Entretanto, virar garoto-propaganda do patriotismo, a ponto de fundar partidos, agremiações, irmandades e outras cafonices semelhantes e, pior, anunciá-lo personalissimamente como algum tipo de doutor honoris causa do bem, ou breguice semelhante, insere a situação no conceito de ‘orgulho’ ensinado por Voltaire, em Dicionário Filosófico: ‘Conquanto este sentimento não seja de todo justificado em tão mesquinho animal como o homem, poderíamos no entanto perdoá-lo a um Cícero, a um César, a um Cipião; mas que nos confins de uma das nossas províncias meio bárbaras um homem que houver comprado um cargo insignificante e feito imprimir versos medíocres decida estar orgulhoso, eis o que dá matéria para nos rirmos longamente.’
A condição idiotizante do patriotismo panfletário na pessoa adulta, em contraposição ao que se espera razoavelmente de uma pessoa ordinariamente madura, se iguala a alguns efeitos de dois pensamentos típicos que se atrelam: o pensamento piegas e o pensamento moralista. Os três, então, evocando um egocentrismo socialmente judicante para julgar o Outro por qualquer conduta ou frase, projetam olhares correcionais e exemplaristas. É um misto de ideologia pelo fígado, de qualquer coisa, e projeção preconceituosa para com o entorno.
Como primo irmão do patriotismo há o nacionalismo, tão bem rechaçado por ninguém menos que Pierre Trudeau, no texto Contra o Nacionalismo (No Final do Século, Nathan p. Gardels [org.], p. 127) com a lição ‘O governo democrático defende a boa cidadania, nunca o nacionalismo.’ A história já cansou de demonstrar a ligação direta – e invariavelmente criminosa- entre patriotismo e nacionalismo, duas mazelas que andam juntas.
No plano personalista, o patriotismo, então, além de toda uma carga sabidamente preconceituosa, é um nada que se invoca como se se invocasse um tudo, ou um muito.
Escolhas, lados, cores, gostos, partidos políticos e candidatos, mesmo os tristemente radicais, são legítimos a qualquer um e não se julga isso. Compõem a visão de mundo (weltanschauung) inalienável da pessoa. No máximo, lamentam-se algumas posições aí. Mas quando se fala em patriotismo não se está a tratar singelamente dessas questões ‘naturais’, e sim de uma construção pretensamente teorizada e própria de um lado político, invariavelmente ultraconservador e por isso mesmo historicamente preconceituoso.
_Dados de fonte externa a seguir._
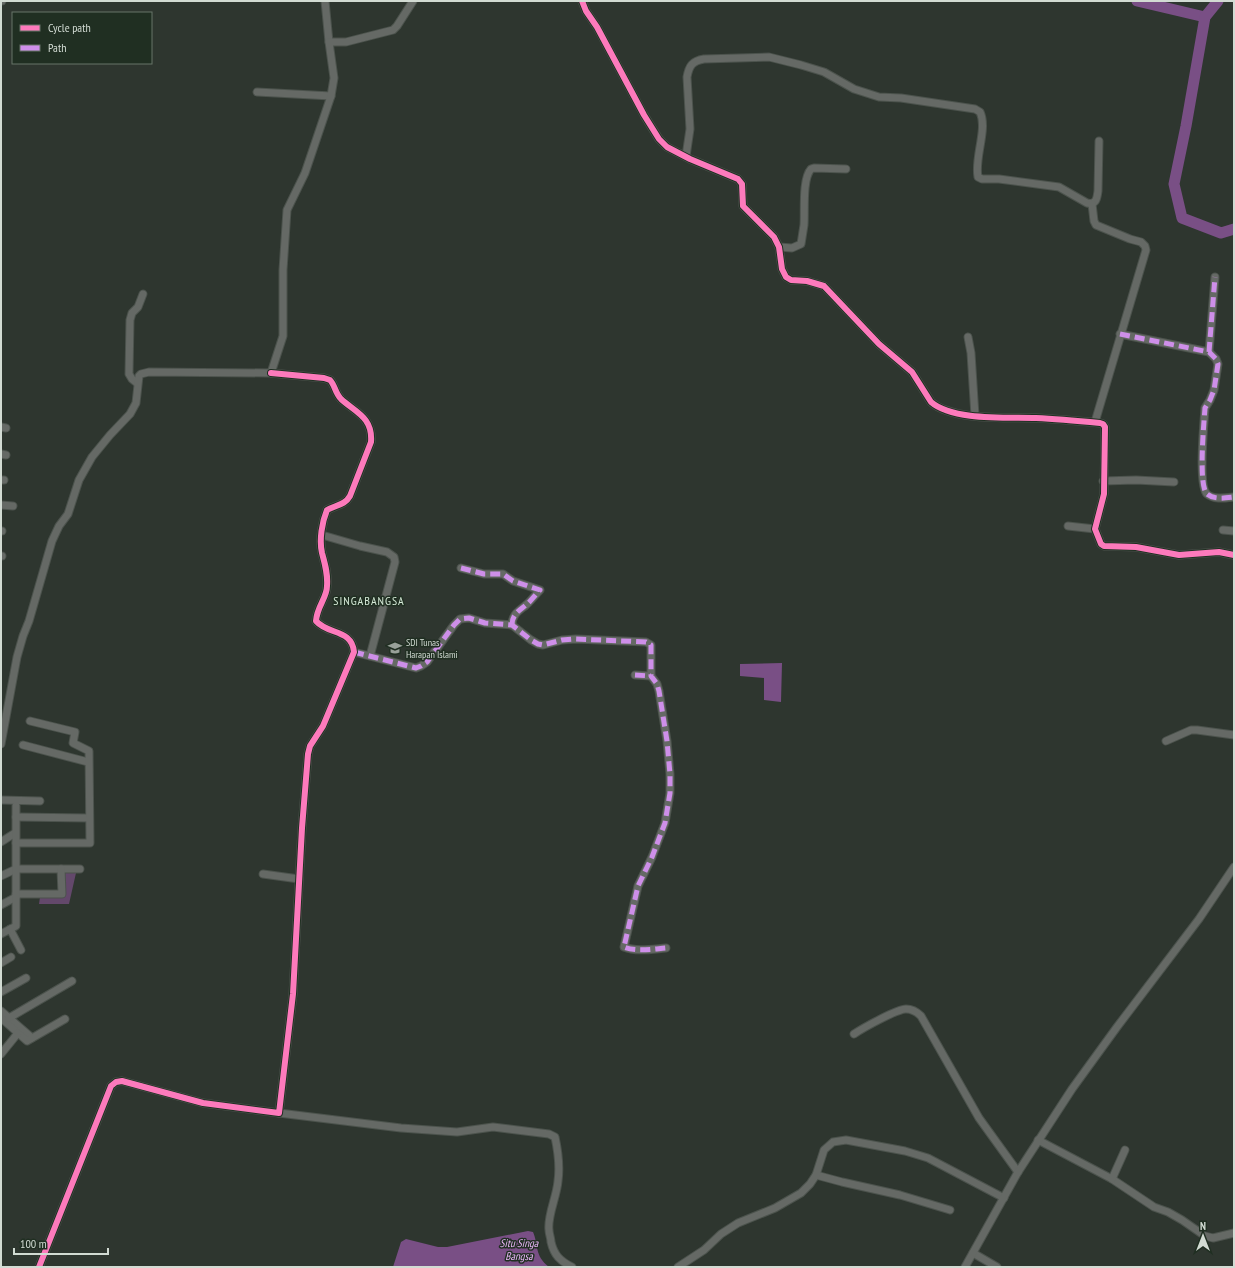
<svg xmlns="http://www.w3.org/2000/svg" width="1235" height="1268" font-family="'PT Sans Narrow',sans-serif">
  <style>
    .green { fill: #63486b }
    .water { fill: #794f85 }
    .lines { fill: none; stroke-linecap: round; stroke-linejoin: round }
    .river { stroke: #794f85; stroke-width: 11 }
    .minor-casing { stroke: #4c534d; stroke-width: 9 }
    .minor { stroke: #656965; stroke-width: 7 }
    .quiet { stroke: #ce8fe9; stroke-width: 5; stroke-dasharray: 10 5; stroke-linecap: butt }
    .cycleway-casing { stroke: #202f22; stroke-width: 8 }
    .cycleway { stroke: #fd7abc; stroke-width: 6 }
    .labels { text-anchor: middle; stroke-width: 3; stroke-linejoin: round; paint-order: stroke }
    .poi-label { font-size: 10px; fill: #d2dbd3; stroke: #202f22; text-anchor: start }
    .water-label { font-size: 11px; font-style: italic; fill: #edb7fb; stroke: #202f22 }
    .quarter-label { font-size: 12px; letter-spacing: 1px; fill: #d5e9d7; stroke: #202f22 }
  </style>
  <rect width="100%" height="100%" fill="#2e362f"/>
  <path class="green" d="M64,872L76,873L69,904H39L40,897H64Z"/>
  <g class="water">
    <path d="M782,663L781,702L764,700V678L740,676V664Z"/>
    <path d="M528,1231L533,1232C539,1246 534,1255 549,1267H393L401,1242L406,1239L438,1247H447Z"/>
  </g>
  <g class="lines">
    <g class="river">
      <path d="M1137,1L1205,17"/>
      <path d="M1218,1L1205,17L1186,126L1174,184L1182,218L1221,233L1234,229"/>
    </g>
    <defs>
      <g id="minor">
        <path d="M1,1H2"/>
        <path d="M325,1L329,42"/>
        <path d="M582,1L586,11L597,27L644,115L659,139L667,147L690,159L738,179L742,184L743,206L774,237L779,247L782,269L786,277L791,280L807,281L824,286L879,344L912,372L931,402C953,421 1007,417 1036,418C1057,419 1079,421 1100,423L1103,424L1105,427L1104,494L1095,529L1101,544L1104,546L1136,547L1179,555L1219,552L1234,555"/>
        <path d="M257,92L331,96"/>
        <path d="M686,156L690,129L687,77C689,66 692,61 704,59L769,57L801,65L824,72L854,89L879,97L901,98L975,109L980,112C988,129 974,158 978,177L982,179H999L1059,187L1087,203C1096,205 1097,199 1098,191L1099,141"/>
        <path d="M1092,204L1094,221L1096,225L1130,239L1141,242L1145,246L1146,250L1095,422"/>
        <path d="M779,247L792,248L801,244C802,238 803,231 804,225C805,211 802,179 811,169L814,168L846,169"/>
        <path d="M1120,334L1209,352L1216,359L1218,364L1214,390L1210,400L1205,408C1204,422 1198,486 1207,494C1214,500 1225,498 1234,497"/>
        <path d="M968,337L971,353L975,416"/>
        <path d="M1209,352L1215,277"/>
        <path d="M137,383L132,379L129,374L130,320L132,313L138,307L143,294"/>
        <path d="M1,427L6,428"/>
        <path d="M1,454L6,455"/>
        <path d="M1,480H4"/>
        <path d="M1103,481L1136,480L1174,482"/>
        <path d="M1,505L13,506"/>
        <path d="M1068,526L1095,529"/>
        <path d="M1223,530L1234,531"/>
        <path d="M1,531H2"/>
        <path d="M322,535L360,546L387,552L394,557L395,562L370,656"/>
        <path d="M1,556H2"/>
        <path d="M461,568L484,574H503L513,581L540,590C535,595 531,601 526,605C519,611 512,614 512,625"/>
        <path d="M354,652L416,668L421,666L427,662L454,625L460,619L469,618L485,623L512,625L531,640L538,644L543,645L562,640L576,639L646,642L651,645V676L657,684L659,691L667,741L670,774V793L665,823L652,857L638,886L624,947C636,952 653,949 666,948"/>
        <path d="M635,675L651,676"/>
        <path d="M1166,741L1191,730H1197L1234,735"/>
        <path d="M1,744L17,657L23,636L29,621L52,541L59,526L68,514L79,480L92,457L110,435L130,414L136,403L139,376L141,374L149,372L271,373L283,336V270L287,210L305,173L331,96L334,78L329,42H346L393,30L397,26L413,1"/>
        <path d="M23,745L88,762"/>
        <path d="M1,800L40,801"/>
        <path d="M16,817L89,818"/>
        <path d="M1,842L15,833"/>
        <path d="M16,843H90L89,751L73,743L75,732L30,721"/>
        <path d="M263,874L299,879"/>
        <path d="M1,876L16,869H80"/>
        <path d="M16,894H62L61,869"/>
        <path d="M1,905L16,897"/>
        <path d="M10,929L21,950"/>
        <path d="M1,934L16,926V806"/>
        <path d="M1,963L11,957"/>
        <path d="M1,992L26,978"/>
        <path d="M1,1011L32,1038"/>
        <path d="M1,1018L27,1041L65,1019"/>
        <path d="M9,1018L72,981"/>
        <path d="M854,1034C863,1028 897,1009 906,1009C911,1009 917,1012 921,1016L979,1118L1018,1172"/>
        <path d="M1,1054L18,1033"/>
        <path d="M279,1113L401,1128L457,1132L493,1127L549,1134L555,1137C558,1151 560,1167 558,1181C557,1196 547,1216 549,1230C549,1234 551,1238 551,1242C554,1255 560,1261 572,1267"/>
        <path d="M1038,1140L1112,1179L1154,1207L1168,1212L1182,1220L1205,1236L1213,1238L1234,1233"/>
        <path d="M816,1175L842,1182L900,1195L950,1210"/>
        <path d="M1112,1179L1125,1150"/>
        <path d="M973,1253L997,1267"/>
        <path d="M39,1267L111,1086L116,1082L122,1081L203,1103L279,1113L293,994L302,828L308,754L310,746L323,726L354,652C352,629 328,635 316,621C317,606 327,598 327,586C328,574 325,564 322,553C319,540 322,522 327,510C336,505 345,505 350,496L371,442C373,417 355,412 341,399C335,393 335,385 330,380L324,378L271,373"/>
        <path d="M678,1267L704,1250L721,1234L738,1223L775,1208L801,1193L810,1184L816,1175L824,1150L833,1142L846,1140L905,1151L928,1158L1004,1198"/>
        <path d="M965,1267L1018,1172L1072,1089L1117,1027L1199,919L1234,867"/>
      </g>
    </defs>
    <use href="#minor" class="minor-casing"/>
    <use href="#minor" class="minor"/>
    <g class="quiet">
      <path d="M1120,334L1209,352L1216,359L1218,364L1214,390L1210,400L1205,408C1204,422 1198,486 1207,494C1214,500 1225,498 1234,497"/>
      <path d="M1209,352L1215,277"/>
      <path d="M461,568L484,574H503L513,581L540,590C535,595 531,601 526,605C519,611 512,614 512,625"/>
      <path d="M354,652L416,668L421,666L427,662L454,625L460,619L469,618L485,623L512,625L531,640L538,644L543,645L562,640L576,639L646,642L651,645V676L657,684L659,691L667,741L670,774V793L665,823L652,857L638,886L624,947C636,952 653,949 666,948"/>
      <path d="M635,675L651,676"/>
    </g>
    <defs>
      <g id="cycleway">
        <path d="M582,1L586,11L597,27L644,115L659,139L667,147L690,159L738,179L742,184L743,206L774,237L779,247L782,269L786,277L791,280L807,281L824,286L879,344L912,372L931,402C953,421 1007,417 1036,418C1057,419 1079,421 1100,423L1103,424L1105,427L1104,494L1095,529L1101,544L1104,546L1136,547L1179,555L1219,552L1234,555"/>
        <path d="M39,1267L111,1086L116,1082L122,1081L203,1103L279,1113L293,994L302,828L308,754L310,746L323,726L354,652C352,629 328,635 316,621C317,606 327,598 327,586C328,574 325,564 322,553C319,540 322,522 327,510C336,505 345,505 350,496L371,442C373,417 355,412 341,399C335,393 335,385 330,380L324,378L271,373"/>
      </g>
    </defs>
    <use href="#cycleway" class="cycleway-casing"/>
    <use href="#cycleway" class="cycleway"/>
  </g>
  <defs>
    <symbol id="school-bare" viewBox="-9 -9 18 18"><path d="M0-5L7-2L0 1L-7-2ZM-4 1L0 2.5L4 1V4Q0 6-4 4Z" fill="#99a19a" stroke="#202f22" stroke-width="2.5" paint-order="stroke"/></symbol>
  </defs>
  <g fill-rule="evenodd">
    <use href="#school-bare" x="385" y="638" width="20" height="20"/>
  </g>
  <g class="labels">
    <g class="poi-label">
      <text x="406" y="646">SDI Tunas<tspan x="406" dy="12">Harapan Islami</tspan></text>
    </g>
    <g class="water-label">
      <text x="519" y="1247">Situ Singa<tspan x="519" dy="13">Bangsa</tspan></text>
    </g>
    <g class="quarter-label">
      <text x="369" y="605">SINGABANGSA</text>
    </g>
  </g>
  <rect width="1235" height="1268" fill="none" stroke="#d2dbd3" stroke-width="4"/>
  <rect x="12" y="12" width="140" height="52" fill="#202f22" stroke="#677469"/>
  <rect x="20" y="25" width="20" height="6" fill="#fd7abc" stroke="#677469"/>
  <text x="48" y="32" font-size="12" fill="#d2dbd3">Cycle path</text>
  <rect x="20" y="45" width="20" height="6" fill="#ce8fe9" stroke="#677469"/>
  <text x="48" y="52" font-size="12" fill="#d2dbd3">Path</text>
  <g transform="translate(1203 1236)" stroke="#202f22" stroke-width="3" paint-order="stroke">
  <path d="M0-3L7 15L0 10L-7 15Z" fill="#d2dbd3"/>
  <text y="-6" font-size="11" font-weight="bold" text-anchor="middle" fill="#d2dbd3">N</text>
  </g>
  <path d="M14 1248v6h94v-6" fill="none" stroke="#d2dbd3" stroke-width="2"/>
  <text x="20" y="1248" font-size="12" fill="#d2dbd3" stroke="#202f22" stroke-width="3" paint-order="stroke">100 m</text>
</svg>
Johnson, Sand, Fromm, Mencken, Léautaud, Einstein e tantas outras figuras geniais, têm muito a ensinar, para muita gente. E continuarão sendo fonte de referência e modelos memoráveis de conhecimento e inteligência. ‘Mesmo’ que com frases e sentidos maravilhosos como os indicados acima, que nem todo mundo consegue … compreender.